--- Exercise ---
Please render the lines starting at the one that contains "order: Rodentia" and ending at the one that contains "scientific name: Rilaena triangularis" as a JSON list of strings, one string per line, with blank lines left out.

(Data items)

.....

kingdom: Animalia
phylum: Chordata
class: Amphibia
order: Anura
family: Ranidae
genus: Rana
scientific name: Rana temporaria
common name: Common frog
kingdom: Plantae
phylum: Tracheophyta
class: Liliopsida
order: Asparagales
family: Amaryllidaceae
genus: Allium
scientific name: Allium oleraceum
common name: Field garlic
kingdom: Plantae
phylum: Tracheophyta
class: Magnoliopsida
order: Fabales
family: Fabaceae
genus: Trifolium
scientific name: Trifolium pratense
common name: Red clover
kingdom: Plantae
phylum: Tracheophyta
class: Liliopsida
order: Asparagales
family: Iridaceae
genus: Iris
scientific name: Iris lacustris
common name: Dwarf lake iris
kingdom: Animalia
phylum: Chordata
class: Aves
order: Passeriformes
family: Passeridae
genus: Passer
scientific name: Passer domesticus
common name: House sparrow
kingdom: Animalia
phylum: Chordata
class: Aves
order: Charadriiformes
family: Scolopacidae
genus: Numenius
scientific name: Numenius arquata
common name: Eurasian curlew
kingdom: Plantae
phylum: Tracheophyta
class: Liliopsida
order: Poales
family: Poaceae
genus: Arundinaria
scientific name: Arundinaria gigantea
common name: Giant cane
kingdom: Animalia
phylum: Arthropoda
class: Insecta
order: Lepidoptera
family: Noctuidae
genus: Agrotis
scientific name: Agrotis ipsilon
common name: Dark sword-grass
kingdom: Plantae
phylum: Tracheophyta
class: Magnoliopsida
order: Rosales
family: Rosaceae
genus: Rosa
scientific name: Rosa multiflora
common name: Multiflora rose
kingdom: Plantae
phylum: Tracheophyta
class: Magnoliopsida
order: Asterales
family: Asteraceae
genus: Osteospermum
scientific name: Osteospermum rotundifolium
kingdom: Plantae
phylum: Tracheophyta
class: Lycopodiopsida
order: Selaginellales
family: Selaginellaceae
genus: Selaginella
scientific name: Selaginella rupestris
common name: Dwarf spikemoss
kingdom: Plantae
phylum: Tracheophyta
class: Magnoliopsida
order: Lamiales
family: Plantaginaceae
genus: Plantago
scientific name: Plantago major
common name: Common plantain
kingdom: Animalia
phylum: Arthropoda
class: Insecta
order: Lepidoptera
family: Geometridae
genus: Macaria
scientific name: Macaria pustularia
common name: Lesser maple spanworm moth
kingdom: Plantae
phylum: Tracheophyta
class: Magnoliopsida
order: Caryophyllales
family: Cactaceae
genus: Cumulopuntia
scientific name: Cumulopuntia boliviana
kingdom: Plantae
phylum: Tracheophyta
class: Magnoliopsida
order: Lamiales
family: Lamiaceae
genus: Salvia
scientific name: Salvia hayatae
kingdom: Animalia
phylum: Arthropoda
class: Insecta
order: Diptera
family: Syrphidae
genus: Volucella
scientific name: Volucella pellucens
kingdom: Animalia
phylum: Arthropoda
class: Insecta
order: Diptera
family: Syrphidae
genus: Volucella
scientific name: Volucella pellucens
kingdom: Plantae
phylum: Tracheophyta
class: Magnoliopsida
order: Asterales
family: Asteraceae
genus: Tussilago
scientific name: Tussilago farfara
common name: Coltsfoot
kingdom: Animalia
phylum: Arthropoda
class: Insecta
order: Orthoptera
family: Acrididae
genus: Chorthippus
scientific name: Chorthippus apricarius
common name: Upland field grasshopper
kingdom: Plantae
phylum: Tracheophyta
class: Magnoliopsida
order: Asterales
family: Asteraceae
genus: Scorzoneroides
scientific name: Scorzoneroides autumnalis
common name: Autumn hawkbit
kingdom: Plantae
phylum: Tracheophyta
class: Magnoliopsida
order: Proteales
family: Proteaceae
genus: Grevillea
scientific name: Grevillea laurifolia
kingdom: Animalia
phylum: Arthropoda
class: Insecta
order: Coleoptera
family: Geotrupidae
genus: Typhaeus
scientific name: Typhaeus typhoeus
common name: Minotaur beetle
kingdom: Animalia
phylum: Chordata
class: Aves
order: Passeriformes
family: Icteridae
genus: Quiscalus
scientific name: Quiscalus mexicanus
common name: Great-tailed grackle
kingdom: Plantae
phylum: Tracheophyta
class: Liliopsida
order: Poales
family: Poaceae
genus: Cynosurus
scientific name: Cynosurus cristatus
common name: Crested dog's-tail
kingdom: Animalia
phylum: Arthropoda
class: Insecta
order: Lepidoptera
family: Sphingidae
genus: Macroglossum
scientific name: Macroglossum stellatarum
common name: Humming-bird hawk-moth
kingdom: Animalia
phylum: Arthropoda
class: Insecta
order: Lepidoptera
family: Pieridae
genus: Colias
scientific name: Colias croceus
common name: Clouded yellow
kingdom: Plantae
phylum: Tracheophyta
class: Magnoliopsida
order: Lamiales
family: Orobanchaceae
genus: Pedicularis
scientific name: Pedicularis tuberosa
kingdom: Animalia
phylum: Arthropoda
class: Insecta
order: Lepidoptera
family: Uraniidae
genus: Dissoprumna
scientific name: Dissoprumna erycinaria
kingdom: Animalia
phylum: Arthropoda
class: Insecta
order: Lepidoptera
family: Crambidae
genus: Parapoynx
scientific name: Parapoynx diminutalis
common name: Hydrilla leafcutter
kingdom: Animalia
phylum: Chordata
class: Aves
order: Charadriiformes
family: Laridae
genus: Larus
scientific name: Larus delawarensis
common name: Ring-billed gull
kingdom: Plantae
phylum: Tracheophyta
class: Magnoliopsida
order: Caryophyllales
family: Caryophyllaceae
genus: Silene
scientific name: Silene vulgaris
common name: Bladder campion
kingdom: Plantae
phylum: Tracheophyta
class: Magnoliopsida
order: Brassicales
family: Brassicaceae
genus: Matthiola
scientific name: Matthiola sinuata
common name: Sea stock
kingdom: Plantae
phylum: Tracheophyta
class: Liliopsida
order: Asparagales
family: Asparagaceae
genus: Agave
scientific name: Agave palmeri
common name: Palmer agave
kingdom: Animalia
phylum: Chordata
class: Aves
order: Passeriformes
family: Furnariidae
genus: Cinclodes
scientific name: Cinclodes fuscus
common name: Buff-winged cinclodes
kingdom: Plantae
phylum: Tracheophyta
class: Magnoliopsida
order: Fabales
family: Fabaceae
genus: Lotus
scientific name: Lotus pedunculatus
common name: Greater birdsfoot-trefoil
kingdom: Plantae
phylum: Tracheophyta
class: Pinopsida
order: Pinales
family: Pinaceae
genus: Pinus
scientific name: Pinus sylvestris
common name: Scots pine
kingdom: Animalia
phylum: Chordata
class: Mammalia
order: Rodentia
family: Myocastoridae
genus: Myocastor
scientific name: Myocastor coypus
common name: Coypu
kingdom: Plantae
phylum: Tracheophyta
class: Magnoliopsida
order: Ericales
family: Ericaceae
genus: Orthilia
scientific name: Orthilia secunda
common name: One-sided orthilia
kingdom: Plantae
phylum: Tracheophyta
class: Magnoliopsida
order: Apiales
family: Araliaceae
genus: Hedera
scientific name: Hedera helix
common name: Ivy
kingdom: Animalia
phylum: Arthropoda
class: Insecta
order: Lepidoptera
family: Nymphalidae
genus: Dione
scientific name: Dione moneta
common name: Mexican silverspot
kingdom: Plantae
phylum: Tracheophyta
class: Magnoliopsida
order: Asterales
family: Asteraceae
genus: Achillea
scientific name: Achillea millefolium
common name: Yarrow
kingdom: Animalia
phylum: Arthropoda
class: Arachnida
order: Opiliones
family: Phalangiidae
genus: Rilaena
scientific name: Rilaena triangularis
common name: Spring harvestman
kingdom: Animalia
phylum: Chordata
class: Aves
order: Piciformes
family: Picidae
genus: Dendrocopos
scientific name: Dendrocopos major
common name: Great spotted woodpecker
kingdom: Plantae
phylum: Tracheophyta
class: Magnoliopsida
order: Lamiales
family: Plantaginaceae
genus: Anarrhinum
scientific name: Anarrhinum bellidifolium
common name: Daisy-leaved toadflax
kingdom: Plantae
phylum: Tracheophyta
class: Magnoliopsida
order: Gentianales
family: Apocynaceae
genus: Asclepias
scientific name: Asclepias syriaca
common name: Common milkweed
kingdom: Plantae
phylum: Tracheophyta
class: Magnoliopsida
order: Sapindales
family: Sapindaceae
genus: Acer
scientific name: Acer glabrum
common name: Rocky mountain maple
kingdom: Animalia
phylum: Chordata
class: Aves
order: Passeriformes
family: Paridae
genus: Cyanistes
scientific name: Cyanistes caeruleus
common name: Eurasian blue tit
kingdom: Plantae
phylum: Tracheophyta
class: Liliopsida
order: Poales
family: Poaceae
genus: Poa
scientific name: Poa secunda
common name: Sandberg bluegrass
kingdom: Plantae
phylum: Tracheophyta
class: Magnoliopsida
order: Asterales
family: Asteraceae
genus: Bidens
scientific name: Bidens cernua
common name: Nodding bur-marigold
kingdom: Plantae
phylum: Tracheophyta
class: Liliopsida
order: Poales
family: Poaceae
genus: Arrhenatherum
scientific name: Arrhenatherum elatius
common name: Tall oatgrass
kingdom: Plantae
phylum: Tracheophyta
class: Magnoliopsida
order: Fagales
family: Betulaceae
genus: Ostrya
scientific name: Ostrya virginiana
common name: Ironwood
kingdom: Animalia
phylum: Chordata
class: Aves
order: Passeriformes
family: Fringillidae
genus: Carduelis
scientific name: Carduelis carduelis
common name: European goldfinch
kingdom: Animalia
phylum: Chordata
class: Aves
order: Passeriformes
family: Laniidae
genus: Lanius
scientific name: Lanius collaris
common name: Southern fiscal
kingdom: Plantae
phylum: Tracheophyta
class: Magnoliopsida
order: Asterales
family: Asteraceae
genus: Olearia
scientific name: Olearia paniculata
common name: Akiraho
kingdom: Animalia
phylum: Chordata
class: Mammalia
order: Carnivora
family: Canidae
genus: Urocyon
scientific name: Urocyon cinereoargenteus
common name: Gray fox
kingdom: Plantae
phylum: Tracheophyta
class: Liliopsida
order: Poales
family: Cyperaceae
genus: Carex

.....

--- Full response ---
[
  "order: Rodentia",
  "family: Myocastoridae",
  "genus: Myocastor",
  "scientific name: Myocastor coypus",
  "common name: Coypu",
  "kingdom: Plantae",
  "phylum: Tracheophyta",
  "class: Magnoliopsida",
  "order: Ericales",
  "family: Ericaceae",
  "genus: Orthilia",
  "scientific name: Orthilia secunda",
  "common name: One-sided orthilia",
  "kingdom: Plantae",
  "phylum: Tracheophyta",
  "class: Magnoliopsida",
  "order: Apiales",
  "family: Araliaceae",
  "genus: Hedera",
  "scientific name: Hedera helix",
  "common name: Ivy",
  "kingdom: Animalia",
  "phylum: Arthropoda",
  "class: Insecta",
  "order: Lepidoptera",
  "family: Nymphalidae",
  "genus: Dione",
  "scientific name: Dione moneta",
  "common name: Mexican silverspot",
  "kingdom: Plantae",
  "phylum: Tracheophyta",
  "class: Magnoliopsida",
  "order: Asterales",
  "family: Asteraceae",
  "genus: Achillea",
  "scientific name: Achillea millefolium",
  "common name: Yarrow",
  "kingdom: Animalia",
  "phylum: Arthropoda",
  "class: Arachnida",
  "order: Opiliones",
  "family: Phalangiidae",
  "genus: Rilaena",
  "scientific name: Rilaena triangularis"
]